Это несомненно упрочит безопасность Нормандии. Все прошло вполне благополучно, и, когда Генрих покидал Париж, с ним везли маленькую Маргариту, которая будет теперь воспитываться в Англии как его собственная дочь.
В Бретани обстановка сложилась еще лучше. Когда Конан Бретонский столкнулся с войском герцога Норманнского и короля Английского, он изменил свое решение и вместо сражения предложил заключить с Генрихом мир. Тот предусмотрительно согласился и даже пошел навстречу, пообещав Конану титул герцога Бретонского при условии, что он становится вассалом герцога Норманнского и короля Английского. Конан согласился с этим и на принародной церемонии поклялся всю жизнь служить Генриху.
Между тем Генрих получил из Англии два сообщения.
Жена родила сына. Его назвали в честь покойных брата Жефруа и отца Генриха Джефри — на английский манер. Генрих печально улыбнулся. Теперь в детской будет два Джефри-Жефруа. Он представил, как теперь старшего будут называть Жефруа Незаконный. Это все проделки Элинор. Зачем еще она выбрала такое имя, как только не досадить ему!
Второе известие пришло от Розамунд, тоже родившей ему сына. Того назвали Уильям. Это порадовало Генриха. Ему не терпелось повидать своих новых сыновей, но больше всего — Розамунд.
Не успел Генрих покинуть Францию, как пришло известие еще об одной смерти, достаточно сильно его расстроившей. И дело было не в скончавшемся человеке лично, а в том, что его кончина имела политическое значение, потому что покойный был сыном короля Стефана. Генрих кое-чем ему обязан: тот, будь он с честолюбием, мог заявить свои претензии на английский трон, что было бы вполне резонно, поскольку оставался единственным законным сыном покойного короля. Но Уильям оказался не честолюбивым и не имел ни малейшего желания собирать войско для войны против Плантагенета. Более того, у него хватило ума понять, что английский народ принял Генриха как законного наследника и в случае чего встал бы на его сторону.
Так что Уильям уступил трон Генриху, а сам довольствовался титулом графа Булоньского, унаследованным по материнской линии, против чего ни у кого никаких возражений не было. Но ввиду связи с королевским троном Булонь считалась вассальным графством английской короны. При жизни Уильяма положение в Булони для Генриха было благоприятным: никаких претензий у графа к королю не было, и беспокойства он не доставлял, но с его смертью возникла необходимость предпринять срочные меры, чтобы все так там и оставалось, и сохранить Булонь как английского вассала.

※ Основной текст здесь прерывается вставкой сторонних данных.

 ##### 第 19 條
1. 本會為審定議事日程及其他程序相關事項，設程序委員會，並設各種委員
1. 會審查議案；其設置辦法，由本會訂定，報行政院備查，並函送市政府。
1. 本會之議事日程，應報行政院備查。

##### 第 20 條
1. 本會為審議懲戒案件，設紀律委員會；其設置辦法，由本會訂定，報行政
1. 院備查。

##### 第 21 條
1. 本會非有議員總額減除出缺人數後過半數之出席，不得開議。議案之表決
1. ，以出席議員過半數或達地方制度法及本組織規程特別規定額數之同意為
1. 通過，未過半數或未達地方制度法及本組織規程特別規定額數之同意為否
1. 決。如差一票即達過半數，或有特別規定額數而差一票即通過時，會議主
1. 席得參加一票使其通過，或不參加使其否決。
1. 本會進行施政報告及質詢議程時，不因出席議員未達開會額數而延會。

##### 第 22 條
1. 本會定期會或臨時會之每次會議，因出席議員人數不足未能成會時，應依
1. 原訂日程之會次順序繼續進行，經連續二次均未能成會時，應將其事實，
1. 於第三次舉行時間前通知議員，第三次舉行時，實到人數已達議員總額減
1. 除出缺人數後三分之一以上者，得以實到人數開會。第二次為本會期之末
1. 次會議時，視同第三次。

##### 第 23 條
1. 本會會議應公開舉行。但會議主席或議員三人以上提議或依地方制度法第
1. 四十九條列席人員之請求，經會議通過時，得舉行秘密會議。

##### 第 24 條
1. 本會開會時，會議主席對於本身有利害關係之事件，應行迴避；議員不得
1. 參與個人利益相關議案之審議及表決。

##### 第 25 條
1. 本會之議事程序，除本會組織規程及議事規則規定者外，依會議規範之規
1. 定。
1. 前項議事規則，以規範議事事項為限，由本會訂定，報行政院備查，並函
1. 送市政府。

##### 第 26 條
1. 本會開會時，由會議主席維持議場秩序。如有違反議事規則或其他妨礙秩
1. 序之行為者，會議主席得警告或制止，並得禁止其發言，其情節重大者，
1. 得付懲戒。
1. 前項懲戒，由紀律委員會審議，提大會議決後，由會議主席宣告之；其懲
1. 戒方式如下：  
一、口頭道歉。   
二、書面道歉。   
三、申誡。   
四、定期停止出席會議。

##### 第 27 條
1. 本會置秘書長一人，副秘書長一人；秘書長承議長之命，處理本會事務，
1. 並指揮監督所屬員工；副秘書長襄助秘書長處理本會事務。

Воевать Генриху не хотелось, зачем? И он сразу же придумал, как это дело можно уладить другим способом. У Стефана была дочь Мария, еще в юности посвятившая себя Богу и бывшая ныне настоятельницей женского монастыря в Ромзи.

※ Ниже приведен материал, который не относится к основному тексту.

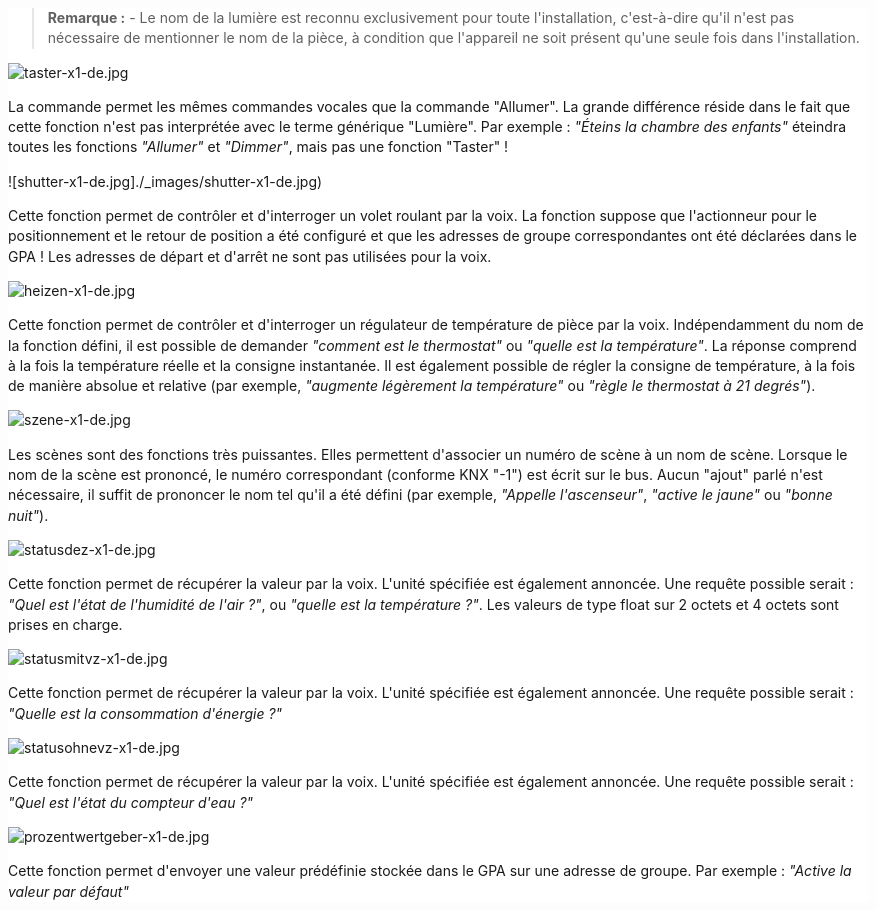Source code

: > **Remarque :** - Le nom de la lumière est reconnu exclusivement pour toute l'installation, c'est-à-dire qu'il n'est pas nécessaire de mentionner le nom de la pièce, à condition que l'appareil ne soit présent qu'une seule fois dans l'installation.

![taster-x1-de.jpg](./_images/taster-x1-de.jpg)

La commande permet les mêmes commandes vocales que la commande "Allumer". La grande différence réside dans le fait que cette fonction n'est pas interprétée avec le terme générique "Lumière". Par exemple : *"Éteins la chambre des enfants"* éteindra toutes les fonctions *"Allumer"* et *"Dimmer"*, mais pas une fonction "Taster" !

![shutter-x1-de.jpg]./_images/shutter-x1-de.jpg)

Cette fonction permet de contrôler et d'interroger un volet roulant par la voix. La fonction suppose que l'actionneur pour le positionnement et le retour de position a été configuré et que les adresses de groupe correspondantes ont été déclarées dans le GPA ! Les adresses de départ et d'arrêt ne sont pas utilisées pour la voix.

![heizen-x1-de.jpg](./_images/heizen-x1-de.jpg)

Cette fonction permet de contrôler et d'interroger un régulateur de température de pièce par la voix. Indépendamment du nom de la fonction défini, il est possible de demander *"comment est le thermostat"* ou *"quelle est la température"*. La réponse comprend à la fois la température réelle et la consigne instantanée. Il est également possible de régler la consigne de température, à la fois de manière absolue et relative (par exemple, *"augmente légèrement la température"* ou *"règle le thermostat à 21 degrés"*).

![szene-x1-de.jpg](./_images/szene-x1-de.jpg)

Les scènes sont des fonctions très puissantes. Elles permettent d'associer un numéro de scène à un nom de scène. Lorsque le nom de la scène est prononcé, le numéro correspondant (conforme KNX "-1") est écrit sur le bus. Aucun "ajout" parlé n'est nécessaire, il suffit de prononcer le nom tel qu'il a été défini (par exemple, *"Appelle l'ascenseur"*, *"active le jaune"* ou *"bonne nuit"*).

![statusdez-x1-de.jpg](./_images/statusdez-x1-de.jpg)

Cette fonction permet de récupérer la valeur par la voix. L'unité spécifiée est également annoncée. Une requête possible serait : *"Quel est l'état de l'humidité de l'air ?"*, ou *"quelle est la température ?"*. Les valeurs de type float sur 2 octets et 4 octets sont prises en charge.

![statusmitvz-x1-de.jpg](./_images/statusmitvz-x1-de.jpg)

Cette fonction permet de récupérer la valeur par la voix. L'unité spécifiée est également annoncée. Une requête possible serait : *"Quelle est la consommation d'énergie ?"*

![statusohnevz-x1-de.jpg](./_images/statusohnevz-x1-de.jpg)

Cette fonction permet de récupérer la valeur par la voix. L'unité spécifiée est également annoncée. Une requête possible serait : *"Quel est l'état du compteur d'eau ?"*

![prozentwertgeber-x1-de.jpg](./_images/prozentwertgeber-x1-de.jpg)

Cette fonction permet d'envoyer une valeur prédéfinie stockée dans le GPA sur une adresse de groupe. Par exemple : *"Active la valeur par défaut"*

Генрих действовал быстро. Он велел ей немедленно приехать к нему в Нормандию. Перепуганная настоятельница стала возражать прибывшему в Ромзи посланнику короля. На это ей было сказано, что неповиновение приказу короля означает измену. Чем это чревато, она знала хорошо: король в таких случаях поступал беспощадно, монастырь разорялся, монахинь разгоняли, а она еще дочь покойного короля, так что ее положение совсем незавидное. Она знала, что брат Уильям, который только что умер, затем и покинул Англию, что счел неразумным, будучи единственным законным сыном покойного короля, оставаться в стране, где на трон вступил другой король.
Встревоженная аббатиса отправилась в Нормандию. Король при встрече сказал ей, что она должна безотлагательно приготовиться к свадьбе, у него есть для нее жених.
— Какой жених! — в ужасе воскликнула аббатиса. — Я пострижена в монашество! Я настоятельница монастыря в Ромзи!
— Вы были, — отрезал король. — Больше таковой не являетесь.
— Но ведь я приняла обет! Никто, кроме папы, не может снять его с меня.